The later series extended the method: John Brown (22 panels, 1941); War (14 panels, 1947), based on his own service in the Coast Guard; Struggle: From the History of the American People (30 panels, 1954–56). The painting style remained remarkably consistent across sixty years — tempera and gouache, saturated color, rhythm of repeated forms — and the subject matter remained the long history of Black American labor, struggle, and migration.
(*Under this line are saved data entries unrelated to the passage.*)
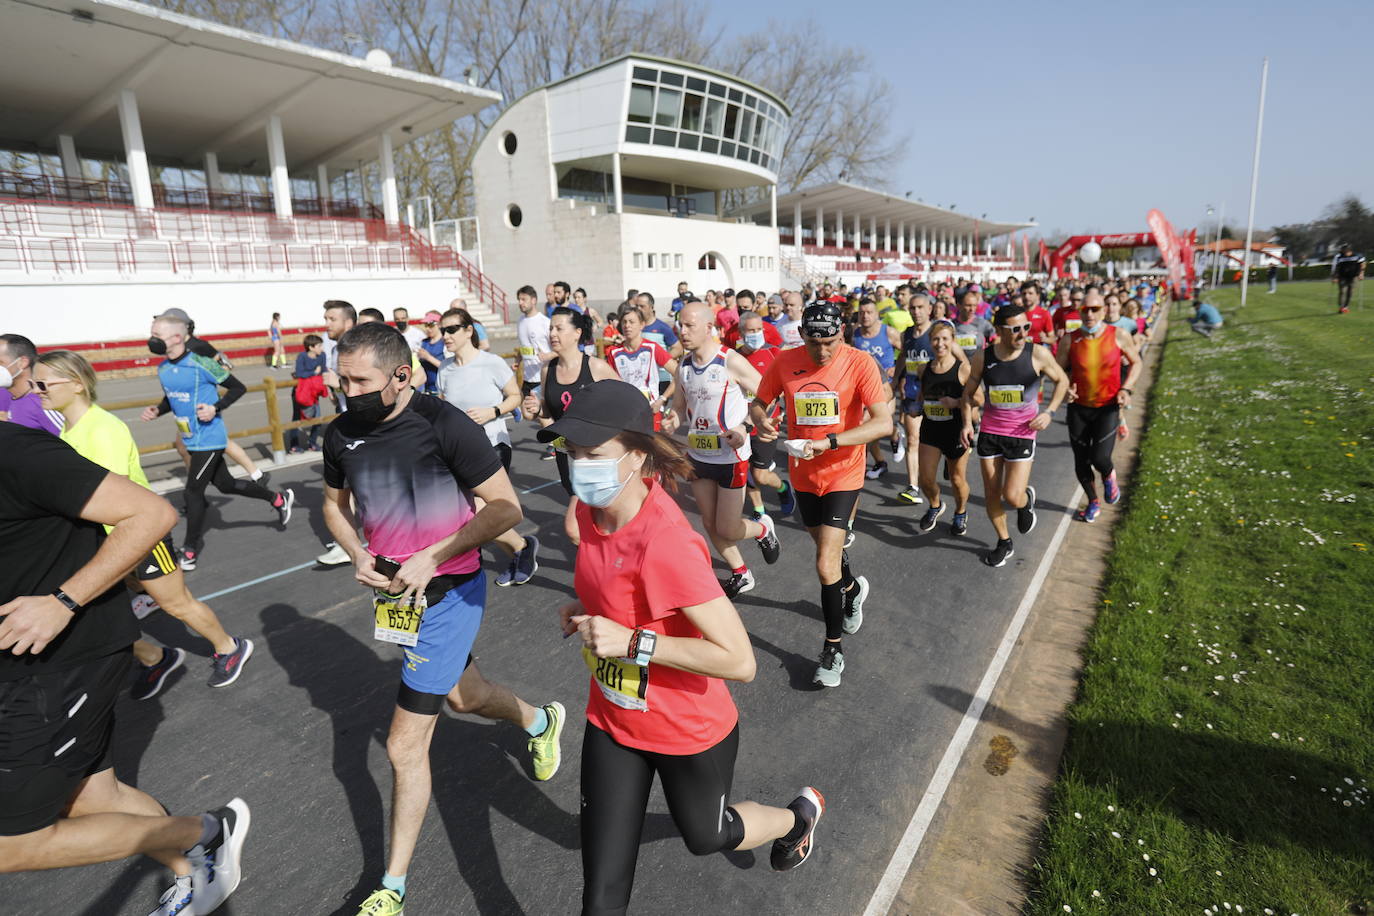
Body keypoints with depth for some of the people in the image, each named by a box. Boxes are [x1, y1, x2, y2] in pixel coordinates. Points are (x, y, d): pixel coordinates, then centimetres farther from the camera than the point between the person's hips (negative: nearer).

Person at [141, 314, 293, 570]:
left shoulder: (200, 363, -18)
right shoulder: (163, 368, 4)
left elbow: (237, 388, -12)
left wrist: (216, 408, -24)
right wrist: (156, 411, 0)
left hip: (209, 439, -8)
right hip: (192, 441, 8)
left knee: (193, 491, -5)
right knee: (226, 484, 16)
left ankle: (190, 551, 9)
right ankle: (279, 499, 33)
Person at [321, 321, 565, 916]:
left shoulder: (444, 426, -22)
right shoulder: (342, 433, -3)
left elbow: (506, 508, -18)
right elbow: (335, 503, 15)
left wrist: (430, 559, -21)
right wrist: (358, 557, -4)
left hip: (447, 595, -7)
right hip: (393, 591, 7)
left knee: (405, 746, 0)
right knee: (464, 696, 26)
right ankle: (541, 721, 57)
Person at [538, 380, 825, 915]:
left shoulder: (666, 542, -34)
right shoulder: (591, 510, -9)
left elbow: (739, 661, -31)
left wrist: (632, 642, -33)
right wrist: (587, 611, -5)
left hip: (688, 730, -6)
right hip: (612, 722, 6)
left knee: (705, 836, 26)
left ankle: (799, 816, 56)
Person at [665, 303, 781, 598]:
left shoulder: (732, 362, -17)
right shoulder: (684, 366, 3)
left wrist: (744, 429, -23)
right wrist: (672, 422, -10)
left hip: (731, 457, -6)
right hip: (697, 455, 6)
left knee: (727, 529, -1)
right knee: (710, 524, 13)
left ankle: (763, 529, 33)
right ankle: (741, 574, 34)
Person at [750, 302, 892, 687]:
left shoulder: (860, 363, -16)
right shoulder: (785, 362, -8)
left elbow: (884, 423, -23)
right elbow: (758, 401, 4)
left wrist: (828, 442, -34)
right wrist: (761, 420, -21)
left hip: (843, 473, -4)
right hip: (802, 473, 4)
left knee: (826, 566, -10)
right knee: (826, 544, 24)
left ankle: (833, 648, 11)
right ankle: (853, 588, 58)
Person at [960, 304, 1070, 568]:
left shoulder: (1037, 354, -11)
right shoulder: (982, 358, -6)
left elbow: (1061, 380, 5)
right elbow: (969, 392, 9)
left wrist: (1049, 412, -7)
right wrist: (967, 422, -4)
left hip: (1022, 434, -2)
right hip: (989, 432, 2)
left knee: (1012, 497, -9)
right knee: (991, 493, 8)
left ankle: (1026, 500, 30)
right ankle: (1004, 543, 30)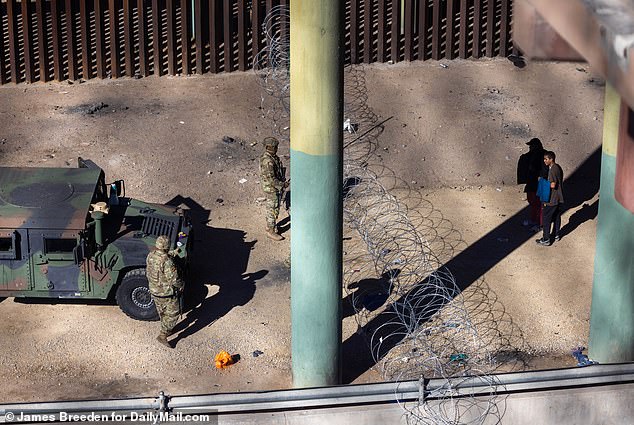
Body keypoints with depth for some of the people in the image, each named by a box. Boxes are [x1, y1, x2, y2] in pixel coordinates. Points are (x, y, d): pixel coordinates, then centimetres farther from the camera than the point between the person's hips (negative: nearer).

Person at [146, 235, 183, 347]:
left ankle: (167, 330, 46)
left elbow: (147, 273, 8)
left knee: (162, 313, 27)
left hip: (154, 291, 8)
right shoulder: (167, 261, -32)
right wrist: (181, 285, -7)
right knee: (172, 314, 10)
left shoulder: (150, 256, -9)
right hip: (167, 293, -8)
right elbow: (174, 280, -27)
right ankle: (163, 335, 9)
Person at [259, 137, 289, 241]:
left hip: (277, 187, 9)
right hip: (271, 189, -9)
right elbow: (270, 178, -29)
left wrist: (282, 183, 17)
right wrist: (282, 185, -22)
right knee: (273, 210, 2)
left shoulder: (274, 156, 2)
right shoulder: (267, 161, -29)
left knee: (273, 208, 22)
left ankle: (270, 226, 38)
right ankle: (271, 231, 14)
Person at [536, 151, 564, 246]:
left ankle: (546, 240, 3)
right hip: (560, 198, 9)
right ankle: (556, 235, 33)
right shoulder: (558, 167, 7)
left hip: (552, 199, -9)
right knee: (557, 217, 21)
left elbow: (553, 185, -26)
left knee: (547, 219, 0)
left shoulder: (552, 170, -23)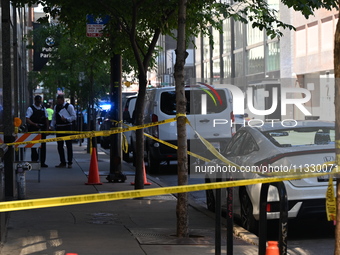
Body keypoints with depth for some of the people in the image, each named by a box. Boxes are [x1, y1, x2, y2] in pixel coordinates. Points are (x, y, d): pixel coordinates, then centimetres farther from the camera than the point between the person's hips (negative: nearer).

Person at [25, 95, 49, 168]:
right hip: (33, 130, -5)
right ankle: (34, 161, 6)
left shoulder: (43, 108, 13)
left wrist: (47, 128, 6)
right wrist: (35, 124, -24)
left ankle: (42, 162, 11)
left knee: (43, 146, 4)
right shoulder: (30, 108, -4)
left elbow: (46, 119, 16)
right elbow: (27, 119, -12)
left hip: (42, 129, 5)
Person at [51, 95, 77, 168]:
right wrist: (52, 125, 6)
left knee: (69, 145, -1)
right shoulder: (56, 107, 12)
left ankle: (70, 163, 5)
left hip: (67, 127, -6)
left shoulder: (69, 106, -6)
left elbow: (74, 117, -7)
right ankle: (62, 163, 15)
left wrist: (66, 119, -21)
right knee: (60, 146, 7)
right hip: (59, 128, 6)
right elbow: (54, 117, 19)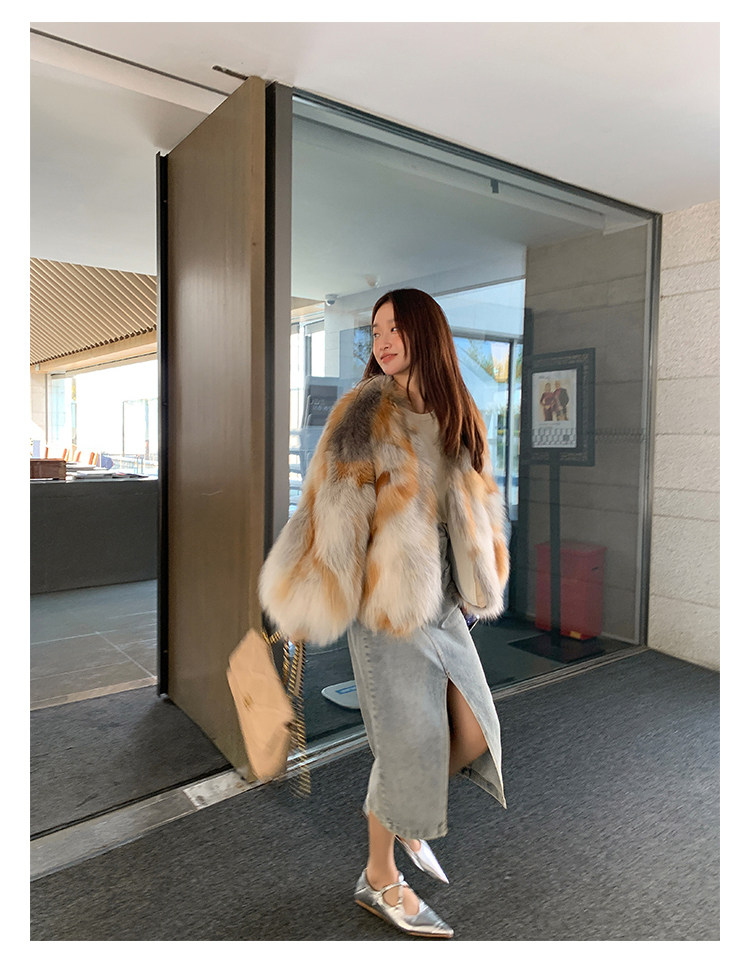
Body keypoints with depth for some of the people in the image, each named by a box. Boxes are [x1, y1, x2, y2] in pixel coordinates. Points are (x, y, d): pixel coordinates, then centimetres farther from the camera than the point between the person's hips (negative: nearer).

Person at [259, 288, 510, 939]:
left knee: (475, 733, 10)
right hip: (387, 605, -6)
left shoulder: (459, 416, 7)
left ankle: (403, 815, 39)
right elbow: (332, 514, -12)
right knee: (410, 739, 3)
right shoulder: (364, 414, -10)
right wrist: (312, 605, -12)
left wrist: (480, 584, 15)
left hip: (443, 602, 6)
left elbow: (479, 507, 15)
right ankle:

Lawrence taught for the last three decades of his life, principally at the University of Washington, and was elected to the American Academy of Arts and Letters.
What he does that few other American painters have done: treat Black American history as a subject for extended narrative painting, on the scale at which Western art has traditionally treated religious cycles, dynastic history, or national founding myths — and without either sentimentalizing it or reducing it to an exhibit of outrages.